## Problem 1:
Name every column declared in the CREATE TABLE statement in the passage on creating a database table and index.
## Problem 2:
Extend the passage on creating a database table and index, picking up after its final sentence.

## Document text:
'''

The following example may show the creation of a table and an index for the table using the systems (e.g., system 30 shown in FIG. 9, central component 700 and/or second computer 800 shown in FIG. 10, and/or database systems 1200a-1200d shown in FIGS. 11A-11B) and methods (e.g., such as in method 10 described above in connection with FIG. 1A) disclosed herein. The following syntax may be used to create a table:

CREATE TABLE User (

OrgId VARCHAR2(15) NOT NULL,

Username VARCHAR2(50) NOT NULL, Role NUMBER NOT NULL,

Team VARCHAR2(50) NOT NULL,

StartDate DATE NOT NULL, EndDate DATE

);

The following example may show the creation of an index for the table:

CREATE UNIQUE INDEX UniqueUserRoleTeam ON User (

OrgId ASC,

Username ASC,

Role DESC,

Team ASC

);

The syntax above may create a table for a particular user, where the table has entries for OrgID, Username, Team, StartDate, and Enddate. The indexing indicated that the OrgID, Username, and Team have indices that ascend (i.e., “ASC”), and that Role has indices that descend (i.e., “DESC”).

'''

## Keypoint text descriptions:
'''

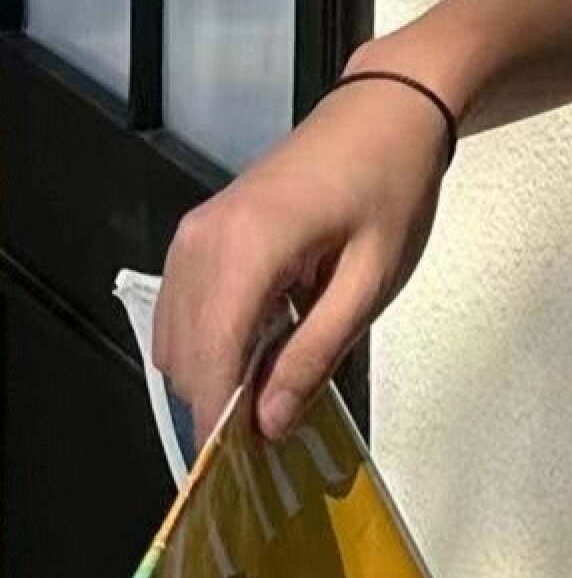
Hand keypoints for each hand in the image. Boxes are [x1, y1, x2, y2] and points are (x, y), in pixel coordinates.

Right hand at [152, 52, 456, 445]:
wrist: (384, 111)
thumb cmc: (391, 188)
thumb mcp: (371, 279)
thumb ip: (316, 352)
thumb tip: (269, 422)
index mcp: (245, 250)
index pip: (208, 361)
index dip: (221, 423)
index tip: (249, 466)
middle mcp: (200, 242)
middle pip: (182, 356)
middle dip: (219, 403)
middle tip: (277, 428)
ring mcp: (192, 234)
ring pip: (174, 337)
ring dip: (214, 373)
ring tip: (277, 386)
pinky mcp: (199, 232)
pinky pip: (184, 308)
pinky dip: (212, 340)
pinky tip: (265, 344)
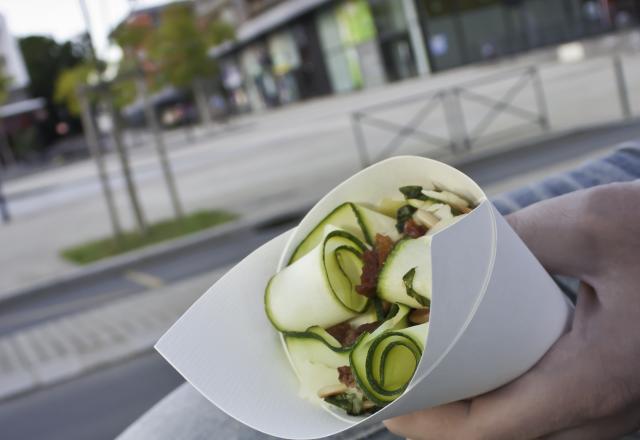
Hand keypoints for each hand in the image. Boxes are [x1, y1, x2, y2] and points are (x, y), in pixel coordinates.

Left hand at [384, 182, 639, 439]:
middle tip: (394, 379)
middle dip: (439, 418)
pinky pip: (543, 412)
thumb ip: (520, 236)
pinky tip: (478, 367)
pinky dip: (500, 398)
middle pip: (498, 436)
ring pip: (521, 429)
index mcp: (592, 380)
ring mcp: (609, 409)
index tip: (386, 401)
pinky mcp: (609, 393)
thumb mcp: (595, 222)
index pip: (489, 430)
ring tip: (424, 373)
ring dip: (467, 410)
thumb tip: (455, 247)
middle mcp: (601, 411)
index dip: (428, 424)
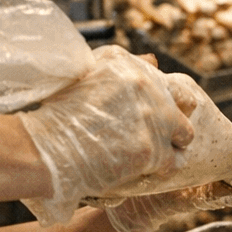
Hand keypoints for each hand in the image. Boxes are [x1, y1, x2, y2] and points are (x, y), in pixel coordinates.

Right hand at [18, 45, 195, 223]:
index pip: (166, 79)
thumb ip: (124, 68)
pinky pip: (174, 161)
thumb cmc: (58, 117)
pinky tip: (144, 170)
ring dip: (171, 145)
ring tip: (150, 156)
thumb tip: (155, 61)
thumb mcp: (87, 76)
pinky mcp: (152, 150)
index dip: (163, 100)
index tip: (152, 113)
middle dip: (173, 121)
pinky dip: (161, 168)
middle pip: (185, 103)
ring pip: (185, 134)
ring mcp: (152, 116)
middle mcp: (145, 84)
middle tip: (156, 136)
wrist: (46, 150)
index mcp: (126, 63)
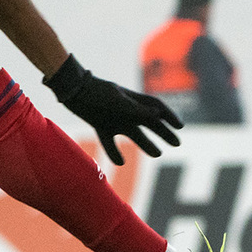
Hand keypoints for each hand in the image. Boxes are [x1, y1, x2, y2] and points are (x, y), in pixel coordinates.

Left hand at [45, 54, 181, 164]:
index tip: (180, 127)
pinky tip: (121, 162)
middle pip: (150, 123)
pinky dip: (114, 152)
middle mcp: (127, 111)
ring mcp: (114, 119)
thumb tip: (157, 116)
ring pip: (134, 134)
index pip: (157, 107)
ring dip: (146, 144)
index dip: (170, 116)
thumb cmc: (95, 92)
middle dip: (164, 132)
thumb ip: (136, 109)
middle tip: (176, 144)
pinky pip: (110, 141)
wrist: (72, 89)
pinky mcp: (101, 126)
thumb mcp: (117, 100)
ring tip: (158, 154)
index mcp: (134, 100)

'''
'''

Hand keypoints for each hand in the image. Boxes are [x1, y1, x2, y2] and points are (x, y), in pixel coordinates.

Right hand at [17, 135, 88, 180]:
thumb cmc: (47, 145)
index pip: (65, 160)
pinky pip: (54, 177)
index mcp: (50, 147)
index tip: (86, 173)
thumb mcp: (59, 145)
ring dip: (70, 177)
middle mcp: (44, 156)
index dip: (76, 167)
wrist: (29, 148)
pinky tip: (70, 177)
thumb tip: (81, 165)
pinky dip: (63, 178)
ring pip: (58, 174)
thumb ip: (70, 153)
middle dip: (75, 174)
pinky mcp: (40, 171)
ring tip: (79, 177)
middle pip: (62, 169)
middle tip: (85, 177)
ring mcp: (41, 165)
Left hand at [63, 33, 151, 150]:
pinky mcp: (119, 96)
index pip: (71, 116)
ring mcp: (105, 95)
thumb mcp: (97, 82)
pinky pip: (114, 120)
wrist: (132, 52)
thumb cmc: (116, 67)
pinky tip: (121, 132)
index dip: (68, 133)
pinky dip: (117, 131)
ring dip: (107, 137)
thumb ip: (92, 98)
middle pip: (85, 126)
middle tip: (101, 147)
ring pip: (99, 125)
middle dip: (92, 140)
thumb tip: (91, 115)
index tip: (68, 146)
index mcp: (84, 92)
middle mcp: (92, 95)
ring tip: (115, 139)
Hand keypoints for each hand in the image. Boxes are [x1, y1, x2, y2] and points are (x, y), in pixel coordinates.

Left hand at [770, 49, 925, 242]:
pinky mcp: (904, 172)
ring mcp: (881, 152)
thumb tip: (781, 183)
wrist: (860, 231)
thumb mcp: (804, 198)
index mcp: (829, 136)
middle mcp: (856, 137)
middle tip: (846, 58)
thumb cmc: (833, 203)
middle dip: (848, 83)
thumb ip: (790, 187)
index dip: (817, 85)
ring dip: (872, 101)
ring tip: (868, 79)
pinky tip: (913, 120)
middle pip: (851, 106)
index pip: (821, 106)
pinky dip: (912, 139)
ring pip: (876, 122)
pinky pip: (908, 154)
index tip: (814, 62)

'''

## Output 1:
OrgId, Username, Role, Team, StartDate, EndDate

## Output 2:
FIG. 5 shows an example of the table created and indexed using the syntax above, which has been divided using a lower bound and an upper bound according to an implementation of the disclosed subject matter. As shown in FIG. 5, the lower bound may be set at the entry having OrgID of 00Dxx00000sMaVd, Username of alice@abc.com, Role of 03-LMTS, and Team of Platform. The upper bound may be set at the entry having OrgID of 00Dxx00000sMaVd, Username of claudia@abc.com, Role of 05-Architect, and Team of IOT.

With the created table, a query to select rows between the lower bound and upper bound as inclusive may have the following syntax:

SELECT u.OrgId, u.Username, u.Role, u.Team, u.StartDate,

u.EndDate FROM User u

WHERE u.OrgId = ‘00Dxx00000sMaVd’

AND SCAN (u.Username ASC, u.Role DESC, u.Team ASC) RANGE

INCLUSIVE(‘alice@abc.com’, ‘03-LMTS’, ‘IOT’) TO

INCLUSIVE(‘claudia@abc.com’, ‘05-Architect’, ‘IOT’);

The syntax example above sets an inclusive scan range from the lower bound entry having a Username of alice@abc.com, a Role of 03-LMTS, and a Team of IOT to the upper bound entry of a Username of claudia@abc.com, a Role of 05-Architect, and a Team of IOT.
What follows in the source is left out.